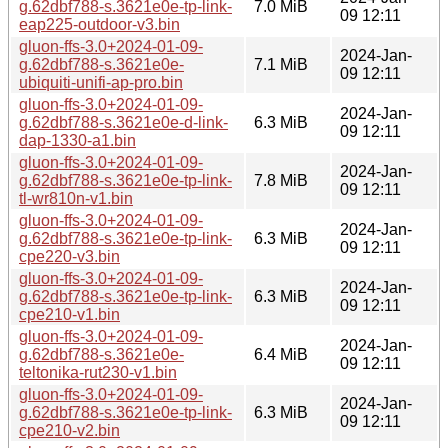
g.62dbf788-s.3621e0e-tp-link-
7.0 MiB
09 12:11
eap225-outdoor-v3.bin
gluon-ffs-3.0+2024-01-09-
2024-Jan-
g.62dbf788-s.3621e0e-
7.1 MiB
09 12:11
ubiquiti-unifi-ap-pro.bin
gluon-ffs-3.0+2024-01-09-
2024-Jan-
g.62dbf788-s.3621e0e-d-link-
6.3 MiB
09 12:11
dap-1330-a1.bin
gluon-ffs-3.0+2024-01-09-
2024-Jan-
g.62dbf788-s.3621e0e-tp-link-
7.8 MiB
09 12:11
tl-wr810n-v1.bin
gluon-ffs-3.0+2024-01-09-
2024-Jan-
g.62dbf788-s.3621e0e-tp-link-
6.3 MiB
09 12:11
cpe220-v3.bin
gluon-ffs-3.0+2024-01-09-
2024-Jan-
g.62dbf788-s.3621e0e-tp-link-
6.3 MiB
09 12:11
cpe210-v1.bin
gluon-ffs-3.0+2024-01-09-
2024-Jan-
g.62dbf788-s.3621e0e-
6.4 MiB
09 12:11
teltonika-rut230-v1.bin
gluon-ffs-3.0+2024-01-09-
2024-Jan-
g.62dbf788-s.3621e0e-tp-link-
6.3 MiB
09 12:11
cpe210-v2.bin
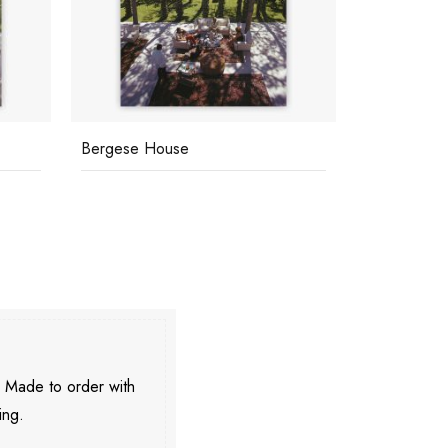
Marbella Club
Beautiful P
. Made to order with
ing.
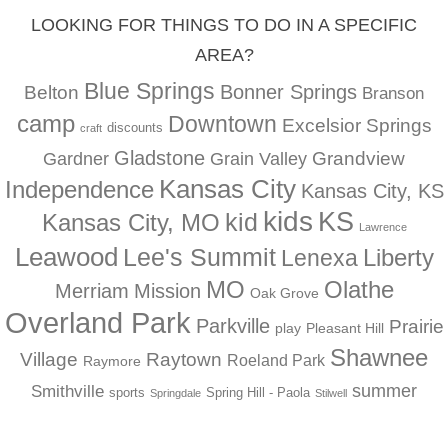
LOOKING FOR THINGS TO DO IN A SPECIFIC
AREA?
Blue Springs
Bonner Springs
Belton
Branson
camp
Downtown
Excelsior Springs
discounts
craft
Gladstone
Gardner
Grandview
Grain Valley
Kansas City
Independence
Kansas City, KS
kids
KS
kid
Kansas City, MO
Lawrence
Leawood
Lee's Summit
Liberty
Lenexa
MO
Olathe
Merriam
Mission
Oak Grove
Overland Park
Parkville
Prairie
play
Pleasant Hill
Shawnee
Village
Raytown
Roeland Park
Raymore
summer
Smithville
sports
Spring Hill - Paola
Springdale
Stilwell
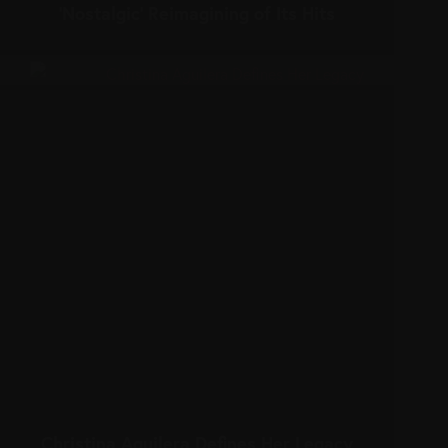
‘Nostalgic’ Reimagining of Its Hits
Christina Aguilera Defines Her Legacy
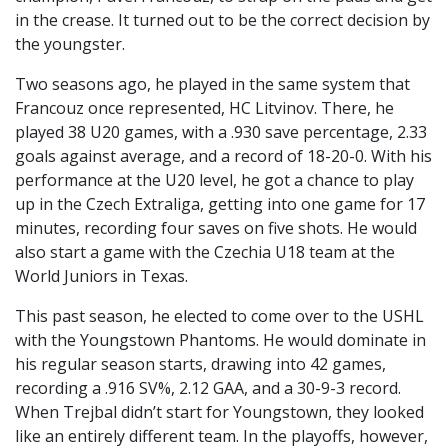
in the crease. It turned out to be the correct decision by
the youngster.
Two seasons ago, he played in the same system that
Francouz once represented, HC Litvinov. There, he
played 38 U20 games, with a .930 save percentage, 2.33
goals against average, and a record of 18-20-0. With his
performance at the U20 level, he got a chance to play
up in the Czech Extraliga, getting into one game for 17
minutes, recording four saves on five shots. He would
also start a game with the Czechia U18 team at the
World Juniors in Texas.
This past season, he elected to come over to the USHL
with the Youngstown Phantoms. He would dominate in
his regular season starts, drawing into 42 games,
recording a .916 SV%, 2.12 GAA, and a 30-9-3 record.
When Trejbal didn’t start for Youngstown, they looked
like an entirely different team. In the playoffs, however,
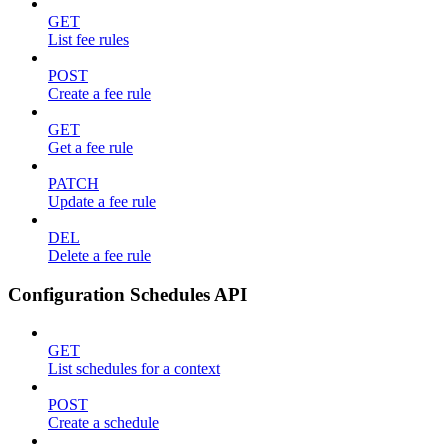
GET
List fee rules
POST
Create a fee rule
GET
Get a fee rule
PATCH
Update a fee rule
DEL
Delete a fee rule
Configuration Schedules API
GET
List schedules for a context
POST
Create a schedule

_Problem to work on_.
Return all lines of the material above in which "into" occurs.

_Solution for this exercise_.
up in the Czech Extraliga, getting into one game for 17
his regular season starts, drawing into 42 games,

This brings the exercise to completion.